TASK OBJECTIVE -
Your task is to return the line containing "Step 3: Run command node app" and each line after it through the end of the entries, exactly, with no other lines.

(Beginning of SUPPLIED RECORDS)

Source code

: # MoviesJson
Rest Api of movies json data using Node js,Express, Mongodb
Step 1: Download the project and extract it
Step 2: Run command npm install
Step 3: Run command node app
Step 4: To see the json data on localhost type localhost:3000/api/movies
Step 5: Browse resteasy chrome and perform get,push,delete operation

(End of SUPPLIED RECORDS)

TASK RESPONSE -
Step 3: Run command node app
Step 4: To see the json data on localhost type localhost:3000/api/movies
Step 5: Browse resteasy chrome and perform get,push,delete operation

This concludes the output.